## Record set
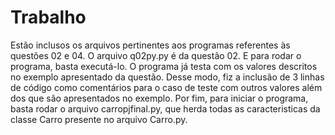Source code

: # Trabalho

Estão inclusos os arquivos pertinentes aos programas referentes às questões 02 e 04. O arquivo q02py.py é da questão 02. E para rodar o programa, basta executá-lo.
O programa já testa com os valores descritos no exemplo apresentado da questão. Desse modo, fiz a inclusão de 3 linhas de código como comentários para o caso de teste com outros valores além dos que são apresentados no exemplo. Por fim, para iniciar o programa, basta rodar o arquivo carropjfinal.py, que herda todas as caracteristicas da classe Carro presente no arquivo Carro.py.
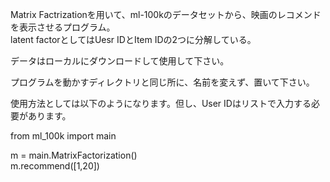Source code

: 
Matrix Factrizationを用いて、ml-100kのデータセットから、映画のレコメンドを表示させるプログラム。  
latent factorとしてはUesr IDとItem IDの2つに分解している。  

データはローカルにダウンロードして使用して下さい。  

プログラムを動かすディレクトリと同じ所に、名前を変えず、置いて下さい。  

使用方法としては以下のようになります。但し、User IDはリストで入力する必要があります。　　

from ml_100k import main  


m = main.MatrixFactorization()    
m.recommend([1,20])  
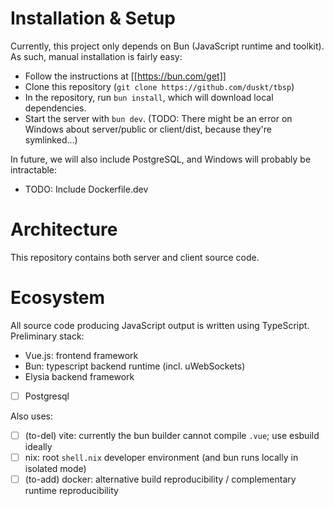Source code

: # Installation & Setup

Currently, this project only depends on Bun (JavaScript runtime and toolkit). As such, manual installation is fairly easy:
- Follow the instructions at [[https://bun.com/get]]
- Clone this repository (``git clone https://github.com/duskt/tbsp``)
- In the repository, run ``bun install``, which will download local dependencies.
- Start the server with ``bun dev``.
(TODO: There might be an error on Windows about server/public or client/dist, because they're symlinked...) 

In future, we will also include PostgreSQL, and Windows will probably be intractable:
- TODO: Include Dockerfile.dev

# Architecture
This repository contains both server and client source code.

# Ecosystem
All source code producing JavaScript output is written using TypeScript.
Preliminary stack:
- Vue.js: frontend framework
- Bun: typescript backend runtime (incl. uWebSockets)
- Elysia backend framework
- [ ] Postgresql

Also uses:
- [ ] (to-del) vite: currently the bun builder cannot compile `.vue`; use esbuild ideally
- [ ] nix: root `shell.nix` developer environment (and bun runs locally in isolated mode) 
- [ ] (to-add) docker: alternative build reproducibility / complementary runtime reproducibility
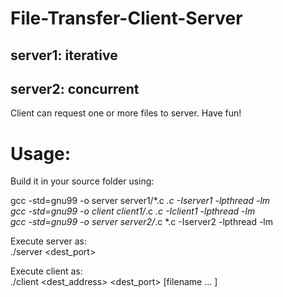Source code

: # File-Transfer-Client-Server

## server1: iterative
## server2: concurrent
Client can request one or more files to server. Have fun!

# Usage:
Build it in your source folder using: <br>

gcc -std=gnu99 -o server server1/*.c *.c -Iserver1 -lpthread -lm <br>
gcc -std=gnu99 -o client client1/*.c *.c -Iclient1 -lpthread -lm <br>
gcc -std=gnu99 -o server server2/*.c *.c -Iserver2 -lpthread -lm <br>

Execute server as: <br>
./server <dest_port> 

Execute client as: <br>
./client <dest_address> <dest_port> <filename> [filename ... ]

## What the task requires
Begin with the line that has "- Follow the" in the listing above and end after the line that has "- Start the"; output those lines exactly.

## Exercise response
- Follow the instructions at [[https://bun.com/get]]
- Clone this repository (``git clone https://github.com/duskt/tbsp``)
- In the repository, run ``bun install``, which will download local dependencies.
- Start the server with ``bun dev``.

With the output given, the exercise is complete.